I feel entirely, unwillingly, cut off from the rest of the world. I guess I essentially am, and going stir crazy as a result. Every time one of the dogs bark outside, I fly to the window to see if there is a repairman out there, come to rescue me from my secluded hell. Have you ever noticed how most repair trucks are white? Yeah. White trucks, and the guys wear steely gray uniform shirts. I have come to equate this with a knight in armor riding up on his white stallion. I am a needy, dependent, damsel in distress with a dragon that needs slaying. Today would be a great time for him to show up... maybe even a whole team of them. I will try not to hold my breath, though; it's been 4 days already, and the dogs have decided to bark at anything that moves, or simply for no reason at all. Perhaps they have taken the notion that they can bark the snow away. It *is* finally starting to melt a little.

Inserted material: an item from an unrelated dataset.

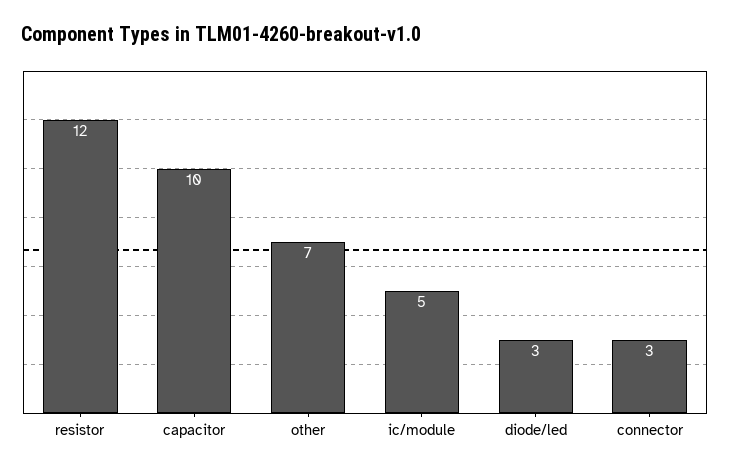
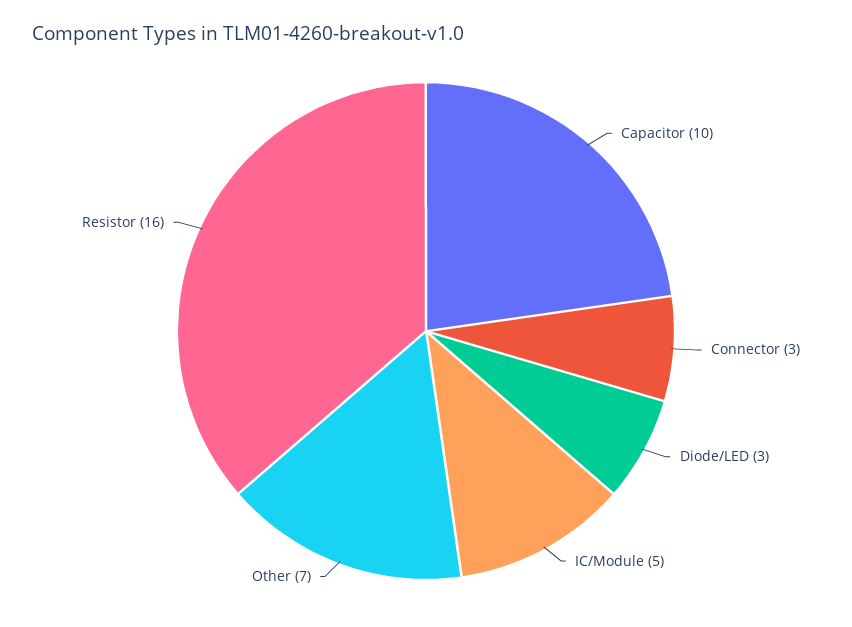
resistor: 12 -> 16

I am reading Eat, Pray, Love by Elizabeth Gilbert. The children have been glued to video games since yesterday, having lost all interest in the snow outside. My youngest may even be looking forward to it melting; my daughter hasn't said anything at all about it. They both spend endless amounts of time creating endless streams of chatter, each vying to be heard over the other. This has pushed my "Happy Hour" up by an hour or two in order to cope. My husband has gone back to work since Monday night; he said our own driveway and main road are still trecherous, though the roads in town and even other back roads in other towns aren't so bad. I'm trying not to take it personally, as if my town were conspiring to keep our little road trapped for some little sociology experiement. I spent my alone time last night playing piano, watching tv, reading, [staring at the modem, picking up the phone], and combing every inch of our house for the rare Bermuda Triangle of cellphone reception. I found one tiny spot, smashed up against our bedroom wall next to the bathroom, that waivered anywhere from between one to three bars. It meant I didn't have to go outside at 10:15 at night to call my husband. It was the highlight of my day. Really. Well, that and the discovery that I could get clothes to dry in a 27 degree wind chill. The approaching storm promises to take those things away, and who knows what else it'll take; the electricity again? Will the phone and internet be repaired in time to be taken out again as soon as things get ugly, if they do?

I would love for the highlight of today to be that steely gray clad repairman driving up in his white truck to fix my portal to the outside world. I believe, for my own sanity's sake, it has to happen soon. Yesterday I found myself clicking the "work offline" button, and reading cached pages. So close, yet so far away. Some day my repairman will come.